Dès son arrivée à Blois, Gaston entreprend la réfection du château. Il charge François Mansart des travaux. Sa fille le rejoint. Ils passent d’agréables moments ensemble alternant entre Blois et Chambord. S’il est très attaché à son épouse, celle-ci est toujours exilée à Bruxelles. Par conséquent, ils ne se voient pas. Gaston courtise de nombreuses jeunes femmes. En 1637, il tombe amoureux de Louison de la Marbellière appartenant à la haute bourgeoisie de Tours. Rien n’est trop beau pour elle, d’autant plus qu’elle joue sur ses sentiments pour se refuser à lui le plus longtemps possible. En 1639, Gaston apprend que Louison a couché avec l’un de ses courtisans. Déçu et meurtri, il rompt et chasse le courtisan qui se réfugie en Hollande. De son côté, Louise accouche d’un fils. Gaston ne reconnaitra pas cet enfant, dont il doute être le père.
En 1636, la France déclare la guerre à l’Espagne. Les Espagnols envahissent le royaume par le Nord jusqu’à la vallée de la Somme.
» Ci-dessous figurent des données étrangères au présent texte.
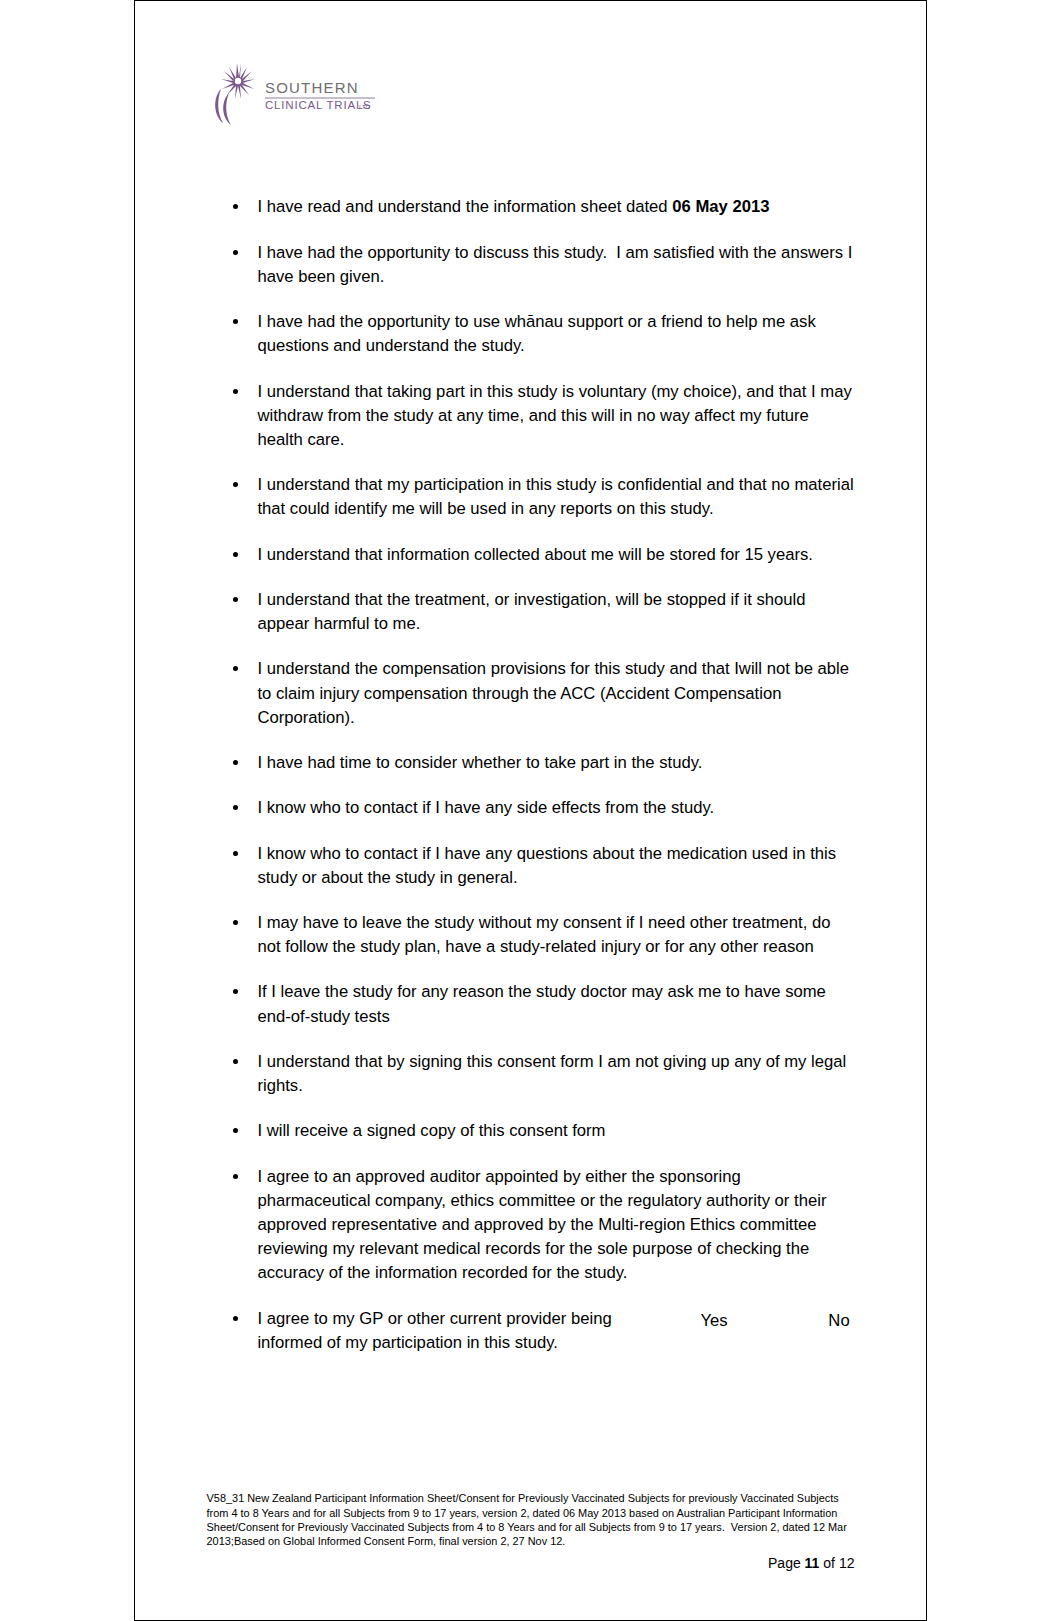SOUTHERN CLINICAL TRIALS LTD
I have read and understand the information sheet dated 06 May 2013
I have had the opportunity to discuss this study. I am satisfied with the answers I have been given.
I have had the opportunity to use whānau support or a friend to help me ask questions and understand the study.
I understand that taking part in this study is voluntary (my choice), and that I may withdraw from the study at any time, and this will in no way affect my future health care.
I understand that my participation in this study is confidential and that no material that could identify me will be used in any reports on this study.
I understand that information collected about me will be stored for 15 years.
I understand that the treatment, or investigation, will be stopped if it should appear harmful to me.
I understand the compensation provisions for this study and that Iwill not be able to claim injury compensation through the ACC (Accident Compensation Corporation).
I have had time to consider whether to take part in the study.
I know who to contact if I have any side effects from the study.
I know who to contact if I have any questions about the medication used in this study or about the study in general.
I may have to leave the study without my consent if I need other treatment, do not follow the study plan, have a study-related injury or for any other reason
If I leave the study for any reason the study doctor may ask me to have some end-of-study tests
I understand that by signing this consent form I am not giving up any of my legal rights.
I will receive a signed copy of this consent form
I agree to an approved auditor appointed by either the sponsoring pharmaceutical company, ethics committee or the regulatory authority or their approved representative and approved by the Multi-region Ethics committee reviewing my relevant medical records for the sole purpose of checking the accuracy of the information recorded for the study.
I agree to my GP or other current provider being informed of my participation in this study.
Yes No
V58_31 New Zealand Participant Information Sheet/Consent for Previously Vaccinated Subjects for previously Vaccinated Subjects from 4 to 8 Years and for all Subjects from 9 to 17 years, version 2, dated 06 May 2013 based on Australian Participant Information Sheet/Consent for Previously Vaccinated Subjects from 4 to 8 Years and for all Subjects from 9 to 17 years. Version 2, dated 12 Mar 2013;Based on Global Informed Consent Form, final version 2, 27 Nov 12.
Page 11 of 12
Louis XIII octroie à son frère le commandement d’une armée. Il réussit à contenir l’avancée ennemie. Le roi reprend la direction des opérations. Gaston doit rentrer à Blois en contenant sa rage. Le 5 septembre 1638, Anne d’Autriche donne naissance au futur Louis XIV. Cet évènement porte un coup fatal aux espoirs de Gaston d’accéder au trône de France. En 1642, grâce à ses contacts en Espagne et en Lorraine, Gaston appui la conjuration de Cinq Mars, favori de Louis XIII, visant à faire tomber Richelieu. Cependant, le cardinal a vent de l’opération. Un ami proche de Cinq Mars, François de Thou avertit Gaston. Il s’enfuit en Savoie, tandis que Cinq Mars et de Thou sont exécutés. Louis XIII autorise son frère à rentrer à Blois en échange de la déchéance de ses droits sur la couronne.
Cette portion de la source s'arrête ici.